> Exercise brief: Begin at the line containing "29: (851, 533, 3.89)" in the entries below and end at the line containing "40: (476, 134, 7.74)"; transcribe that range exactly and nothing outside it.

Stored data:
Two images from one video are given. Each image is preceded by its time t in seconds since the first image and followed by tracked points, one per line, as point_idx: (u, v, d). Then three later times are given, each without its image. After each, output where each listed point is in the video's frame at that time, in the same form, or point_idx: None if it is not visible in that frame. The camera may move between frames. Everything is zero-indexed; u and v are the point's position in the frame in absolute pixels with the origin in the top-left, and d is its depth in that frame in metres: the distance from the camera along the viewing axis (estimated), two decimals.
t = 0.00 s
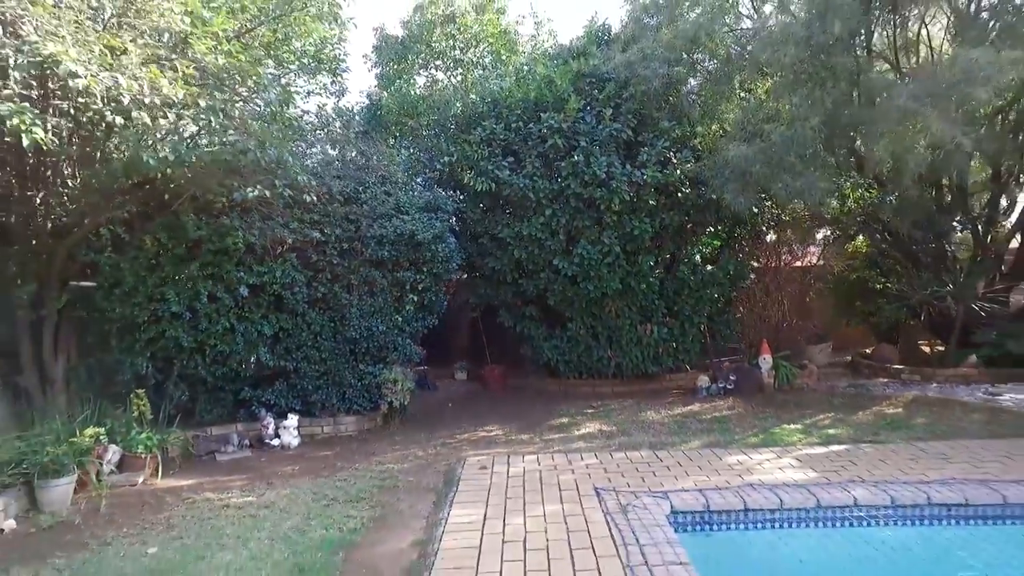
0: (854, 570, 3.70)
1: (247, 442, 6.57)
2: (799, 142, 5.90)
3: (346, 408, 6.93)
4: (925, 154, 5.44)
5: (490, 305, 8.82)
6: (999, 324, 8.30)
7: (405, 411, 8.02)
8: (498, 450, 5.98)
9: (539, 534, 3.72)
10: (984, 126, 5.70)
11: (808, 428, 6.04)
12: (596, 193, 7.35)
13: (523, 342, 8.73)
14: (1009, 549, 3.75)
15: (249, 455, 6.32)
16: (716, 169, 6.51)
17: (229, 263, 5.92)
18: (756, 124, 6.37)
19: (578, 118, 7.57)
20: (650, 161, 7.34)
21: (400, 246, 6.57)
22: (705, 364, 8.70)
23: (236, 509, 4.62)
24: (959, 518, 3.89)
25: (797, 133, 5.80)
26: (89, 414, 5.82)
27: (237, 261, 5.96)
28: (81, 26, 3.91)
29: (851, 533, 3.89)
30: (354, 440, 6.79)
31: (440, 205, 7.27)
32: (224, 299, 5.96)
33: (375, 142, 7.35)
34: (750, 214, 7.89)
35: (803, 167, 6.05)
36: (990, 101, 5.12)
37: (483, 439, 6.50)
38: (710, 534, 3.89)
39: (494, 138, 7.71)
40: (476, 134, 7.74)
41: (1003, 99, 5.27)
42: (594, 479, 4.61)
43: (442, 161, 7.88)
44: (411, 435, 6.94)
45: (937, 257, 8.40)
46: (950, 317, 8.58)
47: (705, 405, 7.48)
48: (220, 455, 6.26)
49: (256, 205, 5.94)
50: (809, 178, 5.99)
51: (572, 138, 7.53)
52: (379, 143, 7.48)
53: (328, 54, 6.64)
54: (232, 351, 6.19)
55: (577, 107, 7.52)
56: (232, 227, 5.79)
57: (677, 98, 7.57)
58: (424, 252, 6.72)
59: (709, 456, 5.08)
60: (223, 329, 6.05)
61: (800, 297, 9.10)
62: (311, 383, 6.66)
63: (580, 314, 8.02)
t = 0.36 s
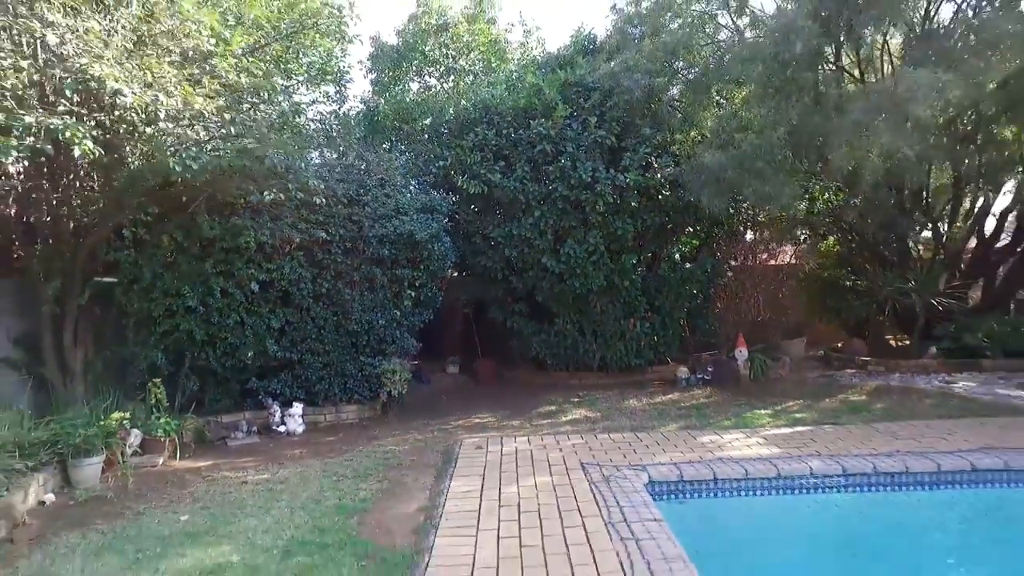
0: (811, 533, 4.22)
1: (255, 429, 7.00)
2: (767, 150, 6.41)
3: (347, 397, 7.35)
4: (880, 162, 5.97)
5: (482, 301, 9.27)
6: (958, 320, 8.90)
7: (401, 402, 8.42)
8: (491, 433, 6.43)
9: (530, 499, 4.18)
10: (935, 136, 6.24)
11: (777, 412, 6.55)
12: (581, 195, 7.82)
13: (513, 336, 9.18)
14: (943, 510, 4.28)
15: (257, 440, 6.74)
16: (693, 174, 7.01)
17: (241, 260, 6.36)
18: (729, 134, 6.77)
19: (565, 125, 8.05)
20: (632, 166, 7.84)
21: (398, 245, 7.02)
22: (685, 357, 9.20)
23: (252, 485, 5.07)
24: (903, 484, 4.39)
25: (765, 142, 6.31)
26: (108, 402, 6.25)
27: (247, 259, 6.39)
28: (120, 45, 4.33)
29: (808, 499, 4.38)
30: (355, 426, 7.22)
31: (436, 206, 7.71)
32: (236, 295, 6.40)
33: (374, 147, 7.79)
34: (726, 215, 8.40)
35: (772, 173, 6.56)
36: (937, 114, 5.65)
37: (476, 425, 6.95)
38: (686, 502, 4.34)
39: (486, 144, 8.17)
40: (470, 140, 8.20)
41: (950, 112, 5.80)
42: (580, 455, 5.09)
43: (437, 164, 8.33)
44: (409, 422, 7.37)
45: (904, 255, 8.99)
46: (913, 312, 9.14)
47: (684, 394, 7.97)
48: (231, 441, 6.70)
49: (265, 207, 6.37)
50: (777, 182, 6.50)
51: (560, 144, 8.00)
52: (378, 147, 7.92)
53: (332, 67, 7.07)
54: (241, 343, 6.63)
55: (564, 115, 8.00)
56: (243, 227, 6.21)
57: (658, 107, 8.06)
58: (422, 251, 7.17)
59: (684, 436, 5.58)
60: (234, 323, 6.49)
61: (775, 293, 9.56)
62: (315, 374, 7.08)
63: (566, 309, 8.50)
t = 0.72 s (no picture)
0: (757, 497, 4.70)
1: (237, 420, 7.33)
2: (717, 158, 6.99)
3: (326, 390, 7.70)
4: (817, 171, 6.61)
5: (454, 298, 9.65)
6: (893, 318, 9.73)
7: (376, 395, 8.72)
8: (463, 420, 6.88)
9: (501, 472, 4.66)
10: (866, 147, 6.90)
11: (726, 399, 7.12)
12: (548, 199, 8.33)
13: (483, 331, 9.61)
14: (865, 479, 4.83)
15: (240, 430, 7.08)
16: (650, 180, 7.56)
17: (226, 259, 6.77)
18: (685, 142, 7.44)
19: (533, 132, 8.55)
20: (595, 172, 8.38)
21: (376, 246, 7.43)
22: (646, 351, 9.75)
23: (242, 468, 5.46)
24: (830, 456, 4.93)
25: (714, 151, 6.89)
26: (98, 394, 6.55)
27: (233, 258, 6.79)
28: (128, 63, 4.87)
29: (749, 472, 4.85)
30: (333, 417, 7.60)
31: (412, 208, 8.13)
32: (222, 292, 6.79)
33: (352, 152, 8.18)
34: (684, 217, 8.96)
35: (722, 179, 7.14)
36: (865, 129, 6.31)
37: (449, 414, 7.37)
38: (639, 477, 4.76)
39: (459, 149, 8.64)
40: (443, 146, 8.67)
41: (877, 127, 6.47)
42: (547, 436, 5.59)
43: (412, 168, 8.78)
44: (384, 413, 7.76)
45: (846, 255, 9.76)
46: (854, 309, 9.85)
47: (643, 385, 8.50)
48: (216, 431, 7.03)
49: (251, 209, 6.75)
50: (726, 188, 7.08)
51: (528, 150, 8.52)
52: (356, 153, 8.33)
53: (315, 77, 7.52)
54: (226, 338, 6.98)
55: (532, 123, 8.51)
56: (231, 227, 6.61)
57: (621, 118, 8.62)
58: (398, 250, 7.58)
59: (642, 419, 6.11)
60: (219, 318, 6.87)
61: (729, 290, 10.15)
62: (295, 367, 7.43)
63: (533, 306, 9.01)
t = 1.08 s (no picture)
0: (690, 474, 5.16)
1: (201, 417, 7.52)
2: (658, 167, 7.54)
3: (287, 386, 7.89)
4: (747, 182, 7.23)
5: (409, 297, 9.96)
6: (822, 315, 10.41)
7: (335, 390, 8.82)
8: (421, 412, 7.26)
9: (459, 455, 5.03)
10: (790, 159, 7.56)
11: (666, 391, 7.69)
12: (501, 203, 8.76)
13: (438, 329, 9.96)
14: (785, 455, 5.41)
15: (203, 426, 7.29)
16: (596, 188, 8.09)
17: (192, 259, 7.04)
18: (627, 152, 7.99)
19: (485, 141, 9.00)
20: (545, 179, 8.88)
21: (336, 248, 7.74)
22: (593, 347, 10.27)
23: (211, 460, 5.75)
24: (756, 438, 5.51)
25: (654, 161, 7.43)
26: (63, 393, 6.69)
27: (197, 259, 7.05)
28: (105, 74, 5.12)
29: (685, 453, 5.37)
30: (294, 412, 7.87)
31: (371, 211, 8.46)
32: (187, 292, 7.02)
33: (312, 158, 8.48)
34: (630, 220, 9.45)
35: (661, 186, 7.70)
36: (789, 143, 6.94)
37: (407, 407, 7.73)
38: (586, 459, 5.26)
39: (415, 155, 9.02)
40: (400, 152, 9.05)
41: (800, 142, 7.11)
42: (501, 424, 6.02)
43: (369, 173, 9.13)
44: (343, 408, 8.06)
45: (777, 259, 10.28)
46: (785, 307, 10.58)
47: (590, 379, 9.01)
48: (179, 428, 7.20)
49: (216, 214, 7.02)
50: (665, 195, 7.65)
51: (482, 157, 8.95)
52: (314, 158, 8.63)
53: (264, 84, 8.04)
54: (189, 337, 7.19)
55: (485, 132, 8.96)
56: (196, 228, 6.93)
57: (570, 128, 9.12)
58: (358, 252, 7.91)
59: (589, 409, 6.59)
60: (183, 318, 7.09)
61: (668, 288, 10.77)
62: (258, 364, 7.63)
63: (486, 304, 9.44)
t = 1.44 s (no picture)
0: (632, 456, 5.60)
1: (161, 415, 7.66)
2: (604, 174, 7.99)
3: (247, 384, 8.10)
4: (686, 189, 7.75)
5: (366, 296, 10.21)
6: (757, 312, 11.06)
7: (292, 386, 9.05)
8: (378, 407, 7.55)
9: (417, 443, 5.37)
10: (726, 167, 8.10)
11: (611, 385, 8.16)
12: (455, 207, 9.09)
13: (394, 328, 10.24)
14: (718, 440, 5.89)
15: (164, 424, 7.43)
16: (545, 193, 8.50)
17: (153, 260, 7.19)
18: (575, 159, 8.43)
19: (441, 146, 9.31)
20: (497, 184, 9.25)
21: (296, 249, 7.96)
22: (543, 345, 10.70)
23: (176, 455, 5.96)
24: (693, 425, 5.99)
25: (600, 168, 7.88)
26: (22, 392, 6.79)
27: (158, 259, 7.21)
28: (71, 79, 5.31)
29: (628, 440, 5.81)
30: (252, 409, 8.06)
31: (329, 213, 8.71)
32: (147, 292, 7.18)
33: (271, 161, 8.72)
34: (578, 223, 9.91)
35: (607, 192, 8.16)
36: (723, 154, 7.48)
37: (364, 403, 8.00)
38: (536, 446, 5.66)
39: (372, 160, 9.31)
40: (357, 156, 9.32)
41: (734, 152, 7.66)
42: (456, 416, 6.37)
43: (327, 176, 9.39)
44: (301, 404, 8.28)
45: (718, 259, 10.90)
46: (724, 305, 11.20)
47: (540, 375, 9.42)
48: (141, 425, 7.34)
49: (180, 217, 7.21)
50: (610, 199, 8.12)
51: (436, 162, 9.27)
52: (272, 161, 8.84)
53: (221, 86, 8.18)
54: (150, 337, 7.34)
55: (440, 138, 9.29)
56: (159, 230, 7.10)
57: (521, 135, 9.52)
58: (317, 253, 8.17)
59: (538, 401, 7.00)
60: (144, 317, 7.24)
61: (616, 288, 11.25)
62: (217, 362, 7.83)
63: (441, 304, 9.77)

> Solution to this exercise:
29: (851, 533, 3.89)
30: (354, 440, 6.79)
31: (440, 205, 7.27)
32: (224, 299, 5.96)
33: (375, 142, 7.35)
34: (750, 214, 7.89)
35: (803, 167, 6.05)
36: (990, 101, 5.12)
37: (483, 439, 6.50)
38: (710, 534, 3.89)
39: (494, 138, 7.71)
40: (476, 134, 7.74)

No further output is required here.